Crucially important is the relationship between the emailer and the recipient. In the original example, the fact that it was an unknown student was extremely relevant; if the student had been taking a class with the professor in which they were talking about Amartya Sen, there would have been some context to evaluate whether a straightforward answer should be given, or simply some pointers about where to look. But equally important is the form of the questions. In this case, they were so vague and essay-like that there was almost no simple answer that could have been of any use; the temptation to respond with a map to the library or instructions on how to use the internet must have been overwhelming. A good rule of thumb is: the less time it would take to respond, the more likely it is that a response will be forthcoming.

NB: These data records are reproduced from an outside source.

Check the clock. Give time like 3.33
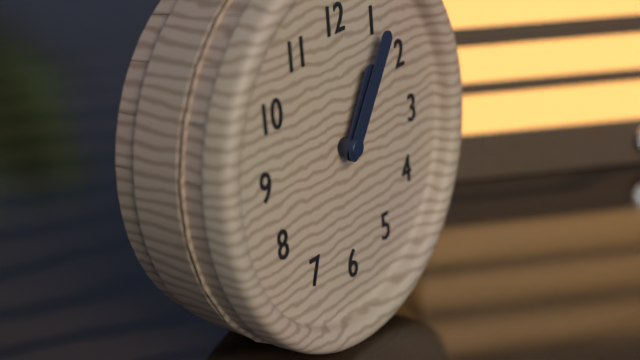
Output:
1.06
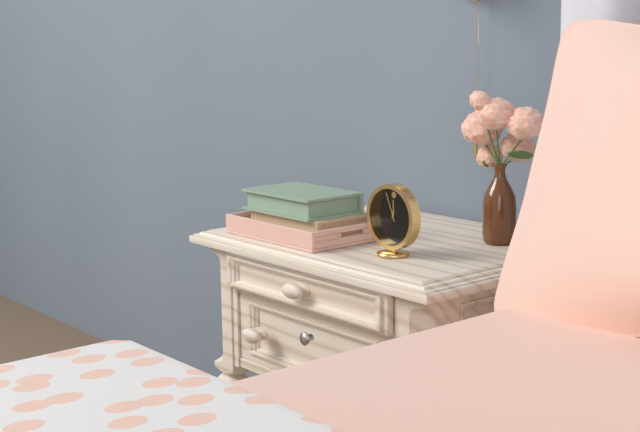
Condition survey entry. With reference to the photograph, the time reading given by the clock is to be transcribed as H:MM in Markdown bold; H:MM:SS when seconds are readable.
**11:56**
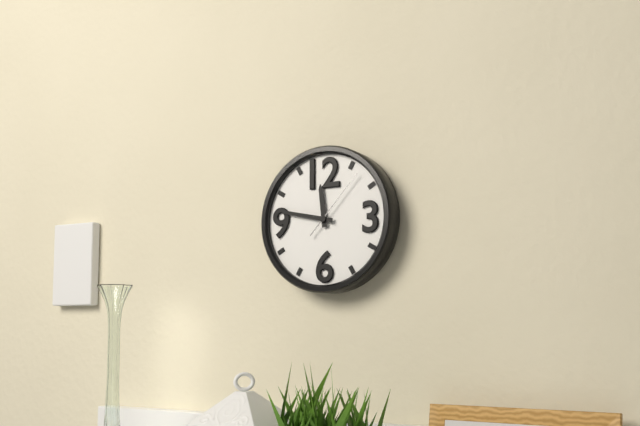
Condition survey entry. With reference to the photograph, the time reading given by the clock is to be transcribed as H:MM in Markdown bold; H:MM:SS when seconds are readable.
**11:47:07**
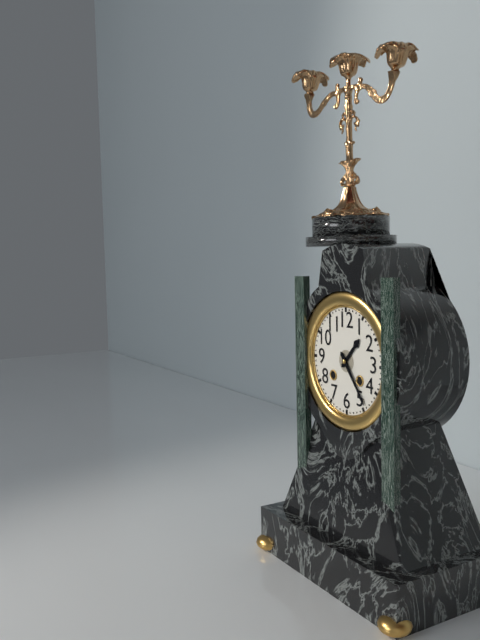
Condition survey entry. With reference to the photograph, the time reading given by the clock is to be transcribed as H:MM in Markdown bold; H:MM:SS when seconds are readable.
**1:24**
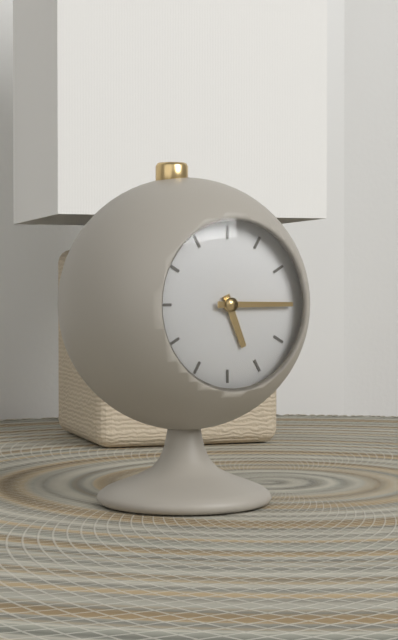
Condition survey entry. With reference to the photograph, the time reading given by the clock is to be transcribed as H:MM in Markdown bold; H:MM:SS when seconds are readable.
**5:15**
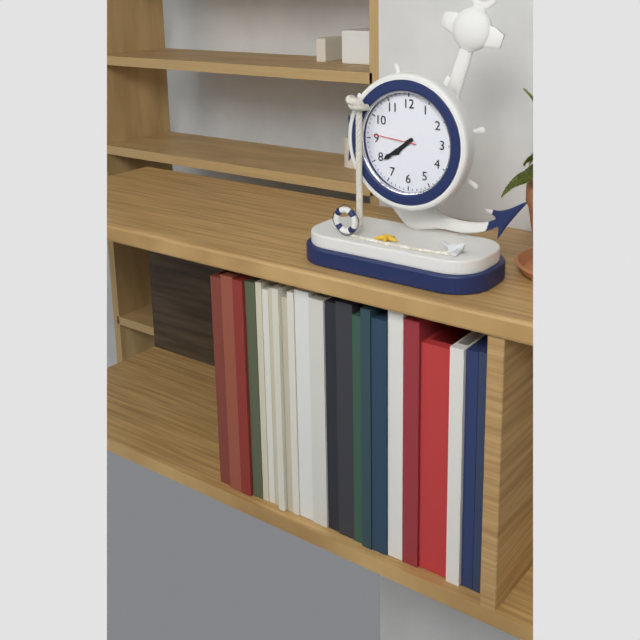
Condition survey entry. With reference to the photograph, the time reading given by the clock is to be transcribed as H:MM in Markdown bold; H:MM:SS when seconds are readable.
**7:39**
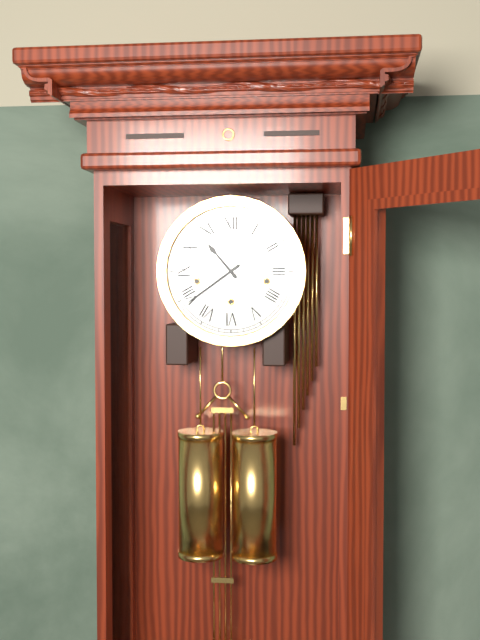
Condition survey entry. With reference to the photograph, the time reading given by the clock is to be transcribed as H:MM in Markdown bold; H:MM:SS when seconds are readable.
**10:39**
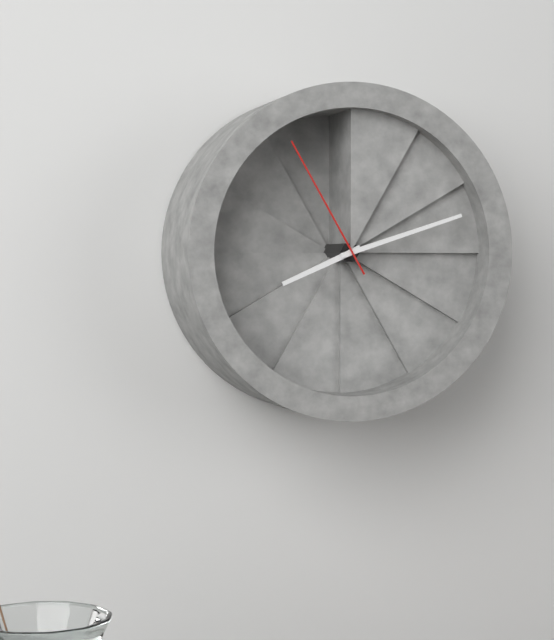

And if it’s pretty clear that the original emailer has done next to no work themselves, they shouldn’t get their hopes up.
I get a lot of email, as well as occasional phone calls and regular mail. And I’m happy to admit, I don’t answer all of them. If they are technical questions about general relativity (about which I’ve written a book, don’t forget), I generally do not answer, but rather point to some promising resource — exactly because I’ve written that book, and if I answered all the questions about GR that I get I would do nothing else. If they are inquiries from students or sincerely interested people on the street about the state of physics or cosmology or whatever, I try to respond with short but substantive answers. If, as is often the case, they are from crackpots who say “I dare you to refute my theory!”, I generally don’t take the dare. (An exception is a letter I recently received from a state prison in New York. The writer is not a crackpot himself, but is stuck in prison with another guy who is convinced that special relativity is internally inconsistent, and he would like to know how to respond. In that case, I’ll definitely answer.)
The answering-email issue is just part of the much larger question of how much time professors should devote to students. The paradox is that what often draws students to a university — the place’s academic reputation, which rests on the research accomplishments of the faculty — can be an obstacle to fruitful interactions once they get there. Imagine how many physics students came to Caltech because of Richard Feynman. Undoubtedly they could have had some interesting interactions with him while they were here. But undergraduates would have found that he taught graduate seminars almost exclusively, while graduates would have found that he almost never took on any Ph.D. students. Too much worry and responsibility — he wouldn’t feel right giving a student a problem that he hadn’t already solved himself. While to me this seems like a scandalous abdication of duty (where would he have been if John Wheeler and others at Princeton had felt the same way?), the motivation is perfectly understandable.
What this calculation leaves out, of course, is that it can be extremely rewarding to advise students, or more generally to help people to understand things. But that sometimes gets lost amidst the feelings of being burdened and distracted from what we’re “really” here for.
Advising graduate students is a terrifying prospect, if you take it seriously; you’re wielding an extraordinary amount of influence over a young person’s life. Answering questions by email is a much smaller burden. But multiplied by dozens or hundreds of examples, and you can quickly get swamped. I suspect that most of us try to be reasonable, but walking the line between having individual chats with every interested person in the world and actually producing the research that made us experts in the first place is a delicate operation.